● **REQUIRED ACTION 1**: Reproduce the stretch of the article about Amazon's Seattle Spheres from "Instead of aping" through "plant varieties, within.".
● **REQUIRED ACTION 2**: Turn the structure-from-motion entries into a JSON list of strings with one string per line, skipping blank lines. Leave the pictures out.

----- TEXT UNDER STUDY -----

Amazon’s Seattle spheres are set for public opening

Amazon’s Seattle spheres are set for public opening. The three biospheres under construction. (Courtesy NBBJ)

Amazon’s triple-domed Spheres in downtown Seattle will be partially open to the public beginning January 30th. The enormous glass bubbles, designed by NBBJ as part of Amazon’s sprawling urban campus, were first approved in 2013.

The glass and steel domes vary in size, with the largest bubble spanning 130 feet in diameter and topping out at 95 feet tall. All three Buckminster Fuller-emulating domes are linked, forming a biomorphic greenhouse with 65,000 square feet of workspace and conference areas for Amazon employees.

A rendering of the Spheres at night. (Courtesy NBBJ)

Instead of aping its namesake, the Amazon Spheres have selected plants from a wide variety of sources. The Seattle Times recently toured the Spheres, and gave a rundown of the gardens and 400 plant varieties, within.

The garden in the Seventh Avenue sphere holds New World plants mainly from Central and South America, though a 40-year-old Port Jackson fig tree, so large that it had to be craned in, is clearly the centerpiece.

An Old World garden grows inside of the Sixth Avenue sphere, where guests and employees will see plants from Africa and Southeast Asia, alongside an entrance-adjacent, 60-foot-tall living wall, and tank filled with aquatic plants and animals from the Amazon.

----- DATA PROVIDED -----

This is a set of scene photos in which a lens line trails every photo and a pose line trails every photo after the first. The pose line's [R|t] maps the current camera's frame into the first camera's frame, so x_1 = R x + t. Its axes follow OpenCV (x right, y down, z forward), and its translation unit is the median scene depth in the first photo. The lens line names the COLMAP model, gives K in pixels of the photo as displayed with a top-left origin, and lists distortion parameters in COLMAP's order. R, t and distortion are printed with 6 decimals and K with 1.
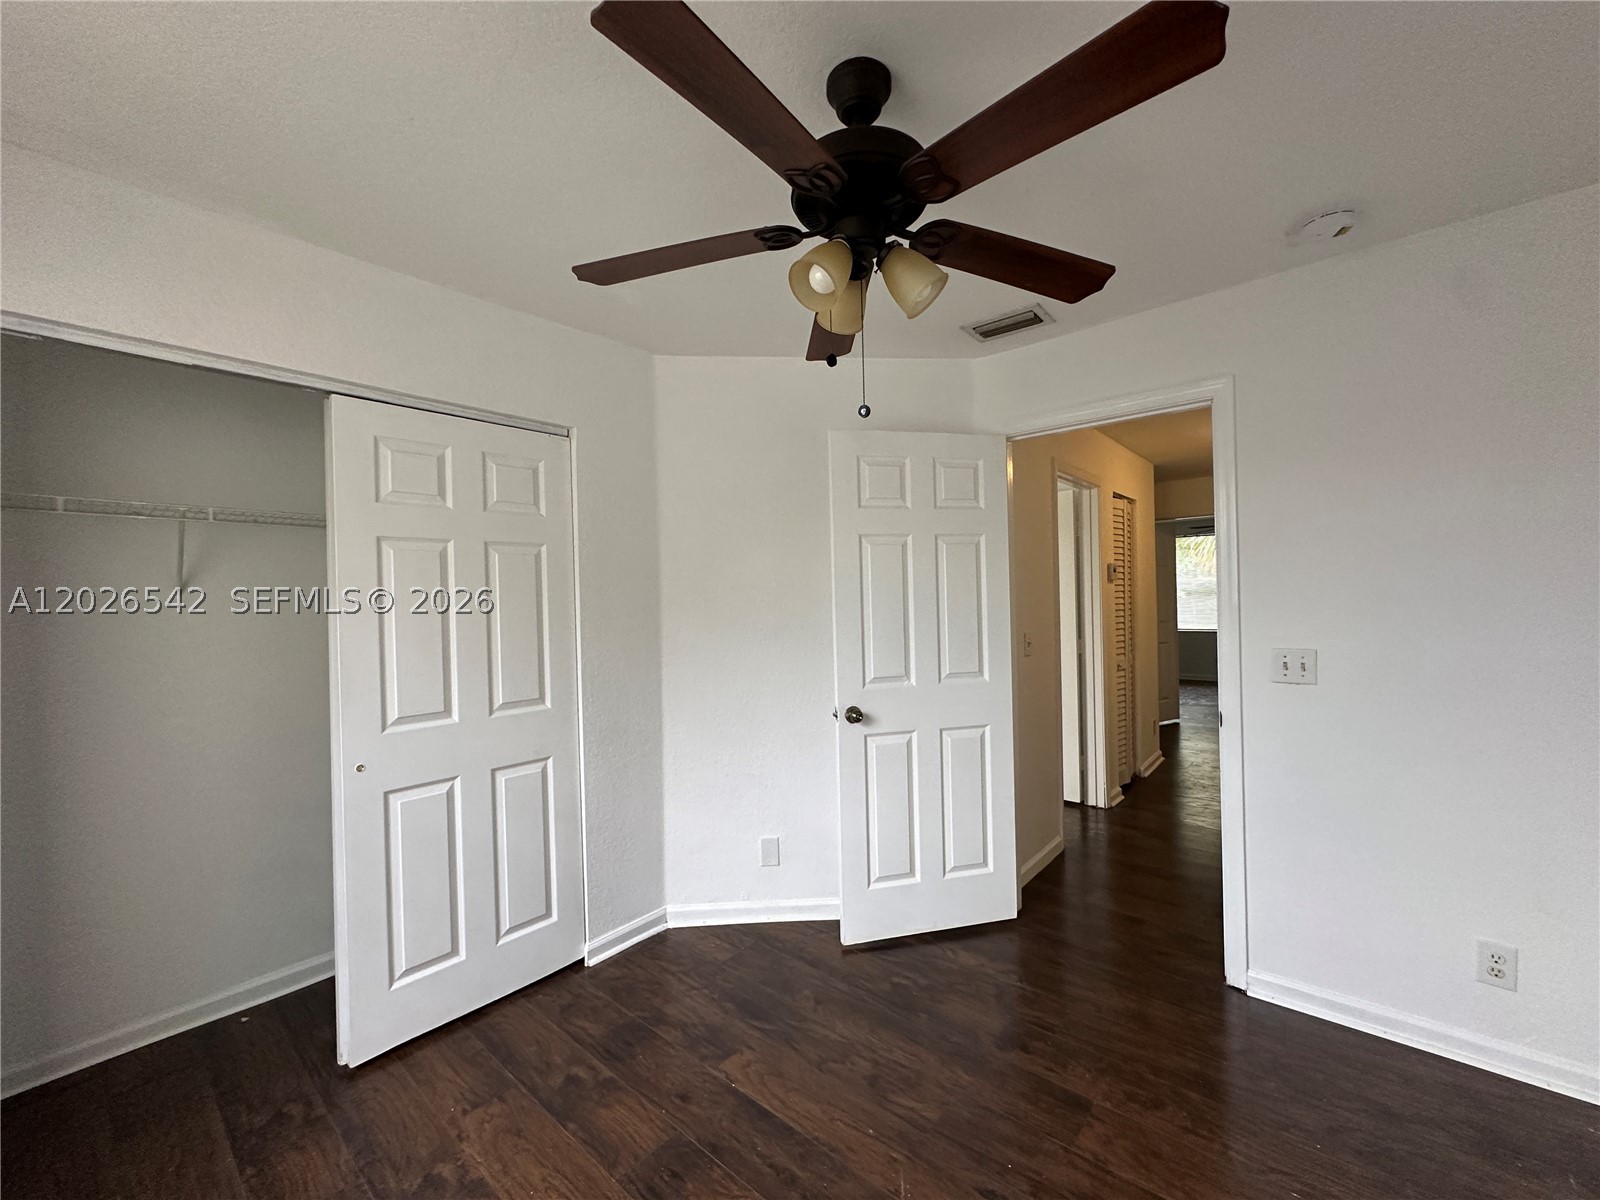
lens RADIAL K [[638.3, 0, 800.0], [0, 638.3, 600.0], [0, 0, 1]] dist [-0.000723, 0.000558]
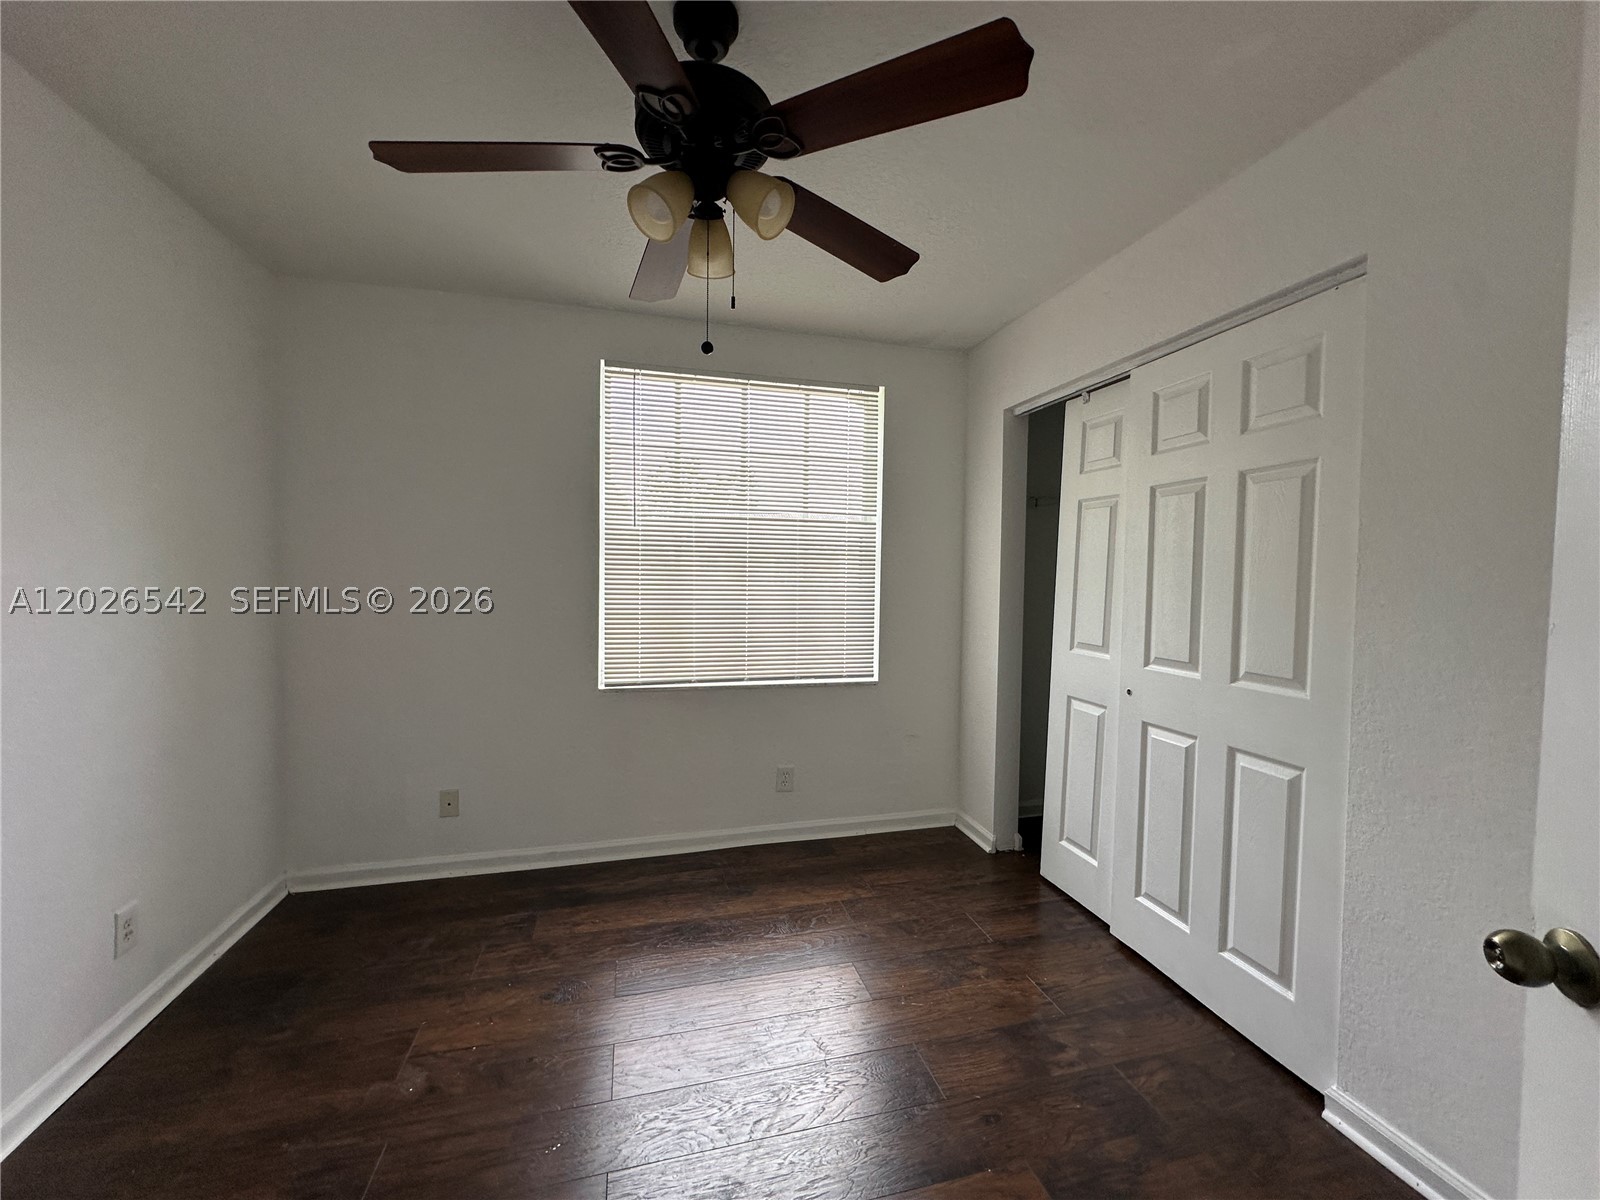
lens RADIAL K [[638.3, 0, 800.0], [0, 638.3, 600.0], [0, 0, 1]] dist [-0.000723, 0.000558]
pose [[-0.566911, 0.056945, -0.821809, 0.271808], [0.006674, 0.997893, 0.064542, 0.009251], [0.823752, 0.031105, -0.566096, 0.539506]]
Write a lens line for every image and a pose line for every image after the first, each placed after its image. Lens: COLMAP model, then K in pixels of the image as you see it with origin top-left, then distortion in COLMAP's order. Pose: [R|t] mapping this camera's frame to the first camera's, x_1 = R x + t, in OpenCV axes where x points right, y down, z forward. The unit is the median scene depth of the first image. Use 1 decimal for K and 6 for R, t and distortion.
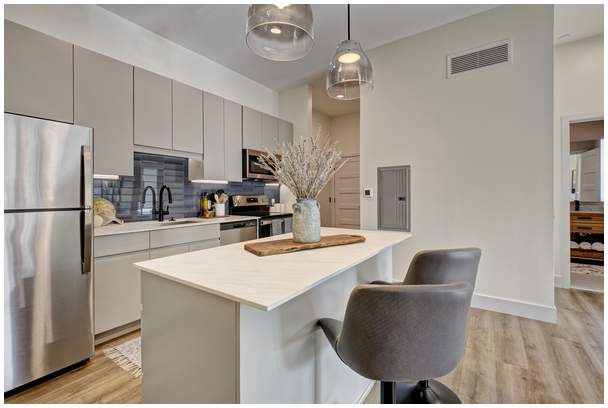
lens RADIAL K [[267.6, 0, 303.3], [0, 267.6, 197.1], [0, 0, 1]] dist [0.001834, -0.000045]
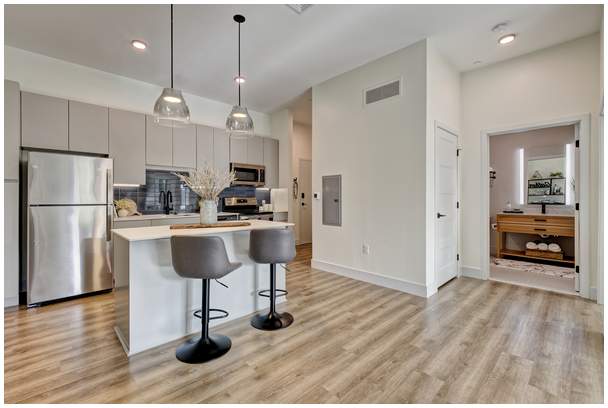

-----

● **EXERCISE ANSWER 1**:
Instead of aping its namesake, the Amazon Spheres have selected plants from a wide variety of sources. The Seattle Times recently toured the Spheres, and gave a rundown of the gardens and 400 plant varieties, within.

● **EXERCISE ANSWER 2**:
[
  "This is a set of scene photos in which a lens line trails every photo and a pose line trails every photo after the first. The pose line's [R|t] maps the current camera's frame into the first camera's frame, so x_1 = R x + t. Its axes follow OpenCV (x right, y down, z forward), and its translation unit is the median scene depth in the first photo. The lens line names the COLMAP model, gives K in pixels of the photo as displayed with a top-left origin, and lists distortion parameters in COLMAP's order. R, t and distortion are printed with 6 decimals and K with 1.",
  "lens RADIAL K [[638.3, 0, 800.0], [0, 638.3, 600.0], [0, 0, 1]] dist [-0.000723, 0.000558]",
  "lens RADIAL K [[638.3, 0, 800.0], [0, 638.3, 600.0], [0, 0, 1]] dist [-0.000723, 0.000558]",
  "pose [[-0.566911, 0.056945, -0.821809, 0.271808], [0.006674, 0.997893, 0.064542, 0.009251], [0.823752, 0.031105, -0.566096, 0.539506]]",
  "Write a lens line for every image and a pose line for every image after the first, each placed after its image. Lens: COLMAP model, then K in pixels of the image as you see it with origin top-left, then distortion in COLMAP's order. Pose: [R|t] mapping this camera's frame to the first camera's, x_1 = R x + t, in OpenCV axes where x points right, y down, z forward. The unit is the median scene depth of the first image. Use 1 decimal for K and 6 for R, t and distortion.",
  "lens RADIAL K [[267.6, 0, 303.3], [0, 267.6, 197.1], [0, 0, 1]] dist [0.001834, -0.000045]"
]